(Brief 1) In the travel text, where had the writers planned to have lunch before finding it closed?

(Text shown)
╔══

Residents sell little bags of lavender from their doorsteps.

And no visit is complete without checking out the old water mill.

Where you can grab and ice-cream and sit with your feet in the water, watching the trout swim lazily in the warm shallows.

Life’s pretty slow around these parts, and I could certainly get used to it.

Having stopped to smell almost each and every one of the roses, we made a move.

Stopping into Bourton on The Water in search of lunch.

Another pretty (though somewhat bigger) waterside town.

It seemed like the perfect place for a bit of nostalgia and perhaps a trip down memory lane…

Wibbly houses, friendly pubs and gardens exploding with roses.

This place has it all.

We’d planned to have lunch at Rose Tree Café (for obvious reasons!) but it was closed, so we happily made do with a pub on the riverfront.

After a truly British lunch and slight snooze in the garden, we headed off.

Winding through the country roads in search of our hotel.

Getting a little sidetracked by the village we found it in.

Slaughter Pike, so much prettier than its name might suggest.

A quintessentially English spot.

And home to our hotel, “Lords of The Manor”.

Not a spot I’d recommend, but perfectly suitable as a home-base for exploring the surrounding countryside.

We spent the remainder of the afternoon stretched out on the lawn, before leaping head first into a cream tea.

A jolly nice day in the Great British countryside.

╚══

(Entries supplied)
╔══

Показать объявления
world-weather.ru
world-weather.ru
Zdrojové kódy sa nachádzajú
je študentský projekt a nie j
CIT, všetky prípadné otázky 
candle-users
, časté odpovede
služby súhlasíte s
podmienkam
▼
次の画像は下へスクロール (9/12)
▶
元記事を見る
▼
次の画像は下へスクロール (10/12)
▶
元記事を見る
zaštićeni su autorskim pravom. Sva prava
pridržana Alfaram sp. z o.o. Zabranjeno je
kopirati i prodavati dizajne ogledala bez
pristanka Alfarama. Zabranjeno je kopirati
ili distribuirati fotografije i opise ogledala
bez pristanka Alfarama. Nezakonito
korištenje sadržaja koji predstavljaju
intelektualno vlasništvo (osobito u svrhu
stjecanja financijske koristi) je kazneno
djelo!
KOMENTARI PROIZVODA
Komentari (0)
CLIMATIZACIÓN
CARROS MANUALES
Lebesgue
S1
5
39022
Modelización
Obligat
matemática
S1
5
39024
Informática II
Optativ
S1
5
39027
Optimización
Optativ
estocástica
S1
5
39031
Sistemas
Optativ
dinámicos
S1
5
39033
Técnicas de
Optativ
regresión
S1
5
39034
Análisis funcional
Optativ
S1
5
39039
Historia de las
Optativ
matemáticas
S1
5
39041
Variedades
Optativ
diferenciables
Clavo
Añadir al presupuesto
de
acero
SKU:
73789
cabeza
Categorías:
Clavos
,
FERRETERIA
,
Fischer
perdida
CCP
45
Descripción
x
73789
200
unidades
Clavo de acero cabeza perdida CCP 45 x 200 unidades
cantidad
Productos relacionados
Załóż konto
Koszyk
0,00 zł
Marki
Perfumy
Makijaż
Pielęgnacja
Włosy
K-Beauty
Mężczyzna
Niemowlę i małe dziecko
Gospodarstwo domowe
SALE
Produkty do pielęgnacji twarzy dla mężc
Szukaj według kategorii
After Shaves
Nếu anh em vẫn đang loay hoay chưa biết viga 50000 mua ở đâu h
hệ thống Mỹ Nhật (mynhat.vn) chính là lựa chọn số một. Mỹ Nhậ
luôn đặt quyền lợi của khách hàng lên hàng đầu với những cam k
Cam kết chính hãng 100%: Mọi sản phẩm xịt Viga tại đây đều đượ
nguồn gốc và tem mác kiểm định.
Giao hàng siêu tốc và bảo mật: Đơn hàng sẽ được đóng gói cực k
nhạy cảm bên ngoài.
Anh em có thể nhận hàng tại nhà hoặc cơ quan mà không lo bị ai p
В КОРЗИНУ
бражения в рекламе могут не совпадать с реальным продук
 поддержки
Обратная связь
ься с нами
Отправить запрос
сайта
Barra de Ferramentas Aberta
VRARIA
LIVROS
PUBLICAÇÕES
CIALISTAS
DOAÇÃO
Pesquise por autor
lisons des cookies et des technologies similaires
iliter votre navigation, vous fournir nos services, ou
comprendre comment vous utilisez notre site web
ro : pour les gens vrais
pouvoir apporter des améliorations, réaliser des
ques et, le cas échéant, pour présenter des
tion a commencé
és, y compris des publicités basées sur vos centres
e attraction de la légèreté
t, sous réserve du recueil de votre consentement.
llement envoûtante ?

╚══

(Brief 2) Report every line of the records that contains the string "kopirati", treating case as significant.

(Response area 1) Rose Tree Café

(Response area 2)
kopirati i prodavati dizajne ogledala bez
pristanka Alfarama. Zabranjeno je kopirati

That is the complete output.